Instrução 1
Nas fileiras, troque "وسائل الاعلام" por "الصحف" e reescreva somente as linhas que começam na que contém "الانتخابية والقيام بإيداع كل الوثائق والسجلات" e seguem até a que contém "وسائل الاعلام والجمعيات والمنظمات التي تطلب", sem alterar mais nada.

Texto de origem
---------------

NIKITA KRUCHEV ARRASTA MAIS TRÊS EM SUA QUEDA


Publicado no Folha de S. Paulo, sexta-feira, 16 de outubro de 1964

Neste texto foi mantida a grafia original

Povo sovietico só soube da queda esta manhã

Moscou, 16 (Folha)
— Leonid I. Brejnev e Alexei N. Kosygin empossaram-se hoje como chefe do Partido Comunista e do governo da União Sovietica, respectivamente, em substituição a Nikita Kruchev, cuja queda o povo sovietico só tomou conhecimento esta manhã, através do noticiario do radio e dos jornais. Em sua queda, o ex-"premier" sovietico arrastou os chamados "três pilares da imprensa, radio e televisão", respectivamente Alexei Adjubei, seu genro e redator-chefe do "Izvestia" (orgão oficial do governo), Pavel Satiukov, redator-chefe do "Pravda" (jornal do Partido) e Mikhail Kharlamov, diretor da radio e televisão. Satiukov está atualmente em Paris e Kharlamov, ao que parece, na Noruega, mas o paradeiro de Adjubei é ignorado.
Esta manhã, os moscovitas —habitualmente animados e comunicativos nos transportes coletivos— dirigiam-se ao metrô e aos onibus com ar circunspecto e mudos, sem comentarem nada a respeito do que ocorria. Os motoristas de taxis, ao contrario, mostravam-se mais abertos e um deles revelou que Kruchev encontrava-se "preso" em sua quinta de Soghi. Outro comentou a queda dizendo que isso era muito bom para Nikita, que já está velho e poderá, de agora em diante, entreter-se sossegadamente com a pesca.

Notícia

Em seu boletim de informação das 6 horas (hora local de sexta-feira), a radio de Moscou silenciou completamente seu noticiario sobre a demissão de Nikita Kruchev. As principais noticias dadas por este boletim, que é o primeiro da jornada, se referiam à emulação organizada nas fabricas por motivo do proximo aniversario da revolução, a permanencia em Moscou do presidente Dorticós, ao "Vosjod" e ao aniversario do poeta Ermontov.

---------------

Trechos das fileiras
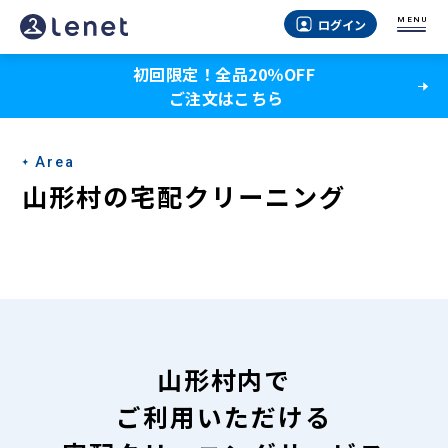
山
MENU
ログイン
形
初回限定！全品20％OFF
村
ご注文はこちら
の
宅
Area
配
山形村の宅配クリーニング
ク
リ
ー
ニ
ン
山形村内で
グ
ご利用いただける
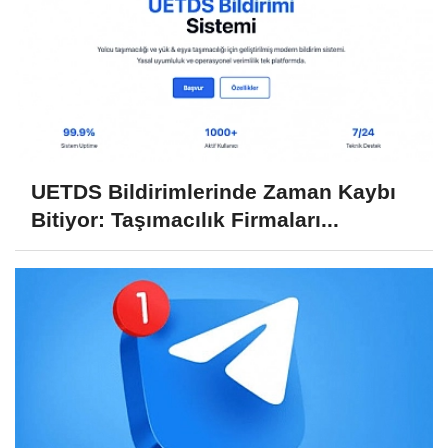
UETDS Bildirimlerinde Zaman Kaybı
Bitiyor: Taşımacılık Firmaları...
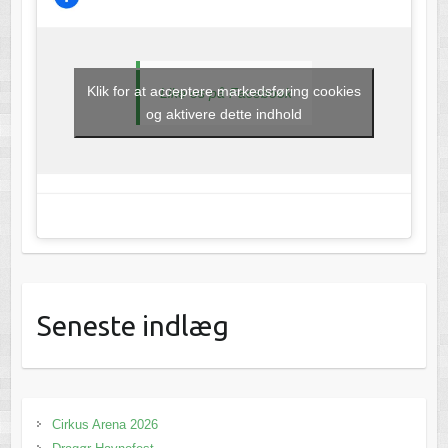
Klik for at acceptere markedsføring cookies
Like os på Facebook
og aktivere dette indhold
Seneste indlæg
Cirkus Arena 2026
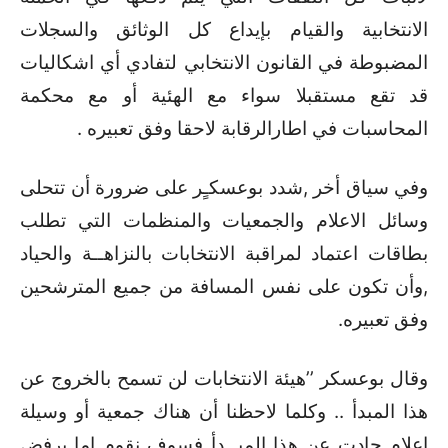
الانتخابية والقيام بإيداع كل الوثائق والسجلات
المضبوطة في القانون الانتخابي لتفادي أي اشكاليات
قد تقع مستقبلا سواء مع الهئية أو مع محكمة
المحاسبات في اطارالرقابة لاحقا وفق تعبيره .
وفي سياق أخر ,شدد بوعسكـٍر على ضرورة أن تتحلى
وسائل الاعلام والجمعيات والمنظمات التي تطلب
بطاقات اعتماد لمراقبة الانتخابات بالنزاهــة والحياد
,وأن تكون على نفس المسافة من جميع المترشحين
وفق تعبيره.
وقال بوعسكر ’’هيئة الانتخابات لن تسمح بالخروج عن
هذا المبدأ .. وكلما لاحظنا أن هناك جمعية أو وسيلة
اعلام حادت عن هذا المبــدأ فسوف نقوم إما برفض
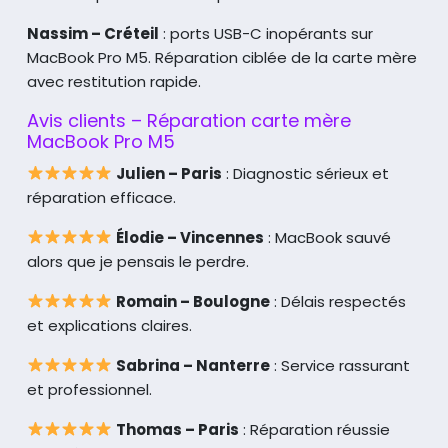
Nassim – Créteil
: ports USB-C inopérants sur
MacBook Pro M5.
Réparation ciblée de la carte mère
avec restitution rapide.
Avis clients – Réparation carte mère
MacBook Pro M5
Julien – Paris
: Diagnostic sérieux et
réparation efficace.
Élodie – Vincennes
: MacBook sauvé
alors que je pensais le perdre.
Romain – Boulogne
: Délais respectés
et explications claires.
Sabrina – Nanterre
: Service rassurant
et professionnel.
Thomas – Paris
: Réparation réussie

---------------

Instrução 2
Dê sequência à notícia sobre a queda de Nikita Kruchev a partir da última frase apresentada.

Resposta 1
الانتخابية والقيام بإيداع كل الوثائق والسجلات
المضبوطة في القانون الانتخابي لتفادي أي اشكاليات
قد تقع مستقبلا سواء مع الهئية أو مع محكمة
المحاسبات في اطارالرقابة لاحقا وفق تعبيره .
وفي سياق أخر ,شدد بوعسكـٍر على ضرورة أن تتحلى
الصحف والجمعيات والمنظمات التي تطلب

Resposta 2
Milhões de russos não tiveram conhecimento algum de que seu país tinha um novo governo até a manhã de hoje, quando tiveram oportunidade de ler os jornais e ouvir o radio. O anuncio da meia-noite, feito pelas novas autoridades, foi distribuido somente aos clientes estrangeiros da agencia oficial de noticias "Tass" e o primeiro anuncio pelo radio se deu quando todos dormiam.
A colonia ocidental e ainda milhões de russos acham dificil aceitar que Kruchev, cuja deslumbrante personalidade havia dominado de maneira tão completa a cena politica, possa ter desaparecido da noite para o dia. Porem, tal como dizem os observadores ocidentais, essa é a maneira como obra o Kremlin.

"Pravda"

"O Comitê Central do Partido Comunista da URSS aplica com firmeza e constancia a linha geral leninista estabelecida no XX e no XXII Congresso do Partido" —declara esta manhã o "Pravda", ao comentar a substituição de Kruchev por Leonid Brejnev, à frente do Partido, e por Alexei Kosygin, a frente do governo. — "Em torno de seu partido, os povos da URSS lutam, heroicamente pela construção do comunismo, sob a bandeira do marxismo-leninismo e a direção do Partido, atrás de novas vitorias do comunismo". Estas frases, impressas em grandes caracteres e substituindo uma conhecida seção do jornal, à esquerda da primeira pagina, constituem o unico comentario do "Pravda" aos acontecimentos de ontem.
A noticia da substituição de Kruchev por Brejnev no Partido toma o titulo de toda a pagina. A operação analoga no governo aparece tambem na primeira pagina, mas abaixo e com titulos menores. Não se publica nenhuma foto de Kruchev. As de Brejnev e Kosygin, sem ser muito grandes, aparecem na primeira pagina. A biografia de Brejnev, difundida pela agencia "Tass", não está reproduzida. O nome do demissionario não aparece citado nem uma unica vez no resto do numero.


Posse

Leonid I. Brejnev e Alexei N. Kosygin tomaram hoje as redeas do poder das mãos de Nikita Kruchev e prometeram continuar o governo tanto na ordem interna como na externa. Os dois, um como primeiro secretario de todo-poderoso Partido Comunista e o outro como primeiro-ministro, dividirão o supremo poder que exercia Kruchev no Kremlin em uma reorganização de governo que deixou tão atonitos os russos como o resto do mundo.
Sem os habituais rumores que geralmente precedem os dramaticos acontecimentos no Kremlin, o Comitê Central do Partido Comunista anunciou à meia-noite de ontem muito rapidamente que Kruchev havia sido "afastado" a seu pedido, devido a "sua avançada idade e sua má saude".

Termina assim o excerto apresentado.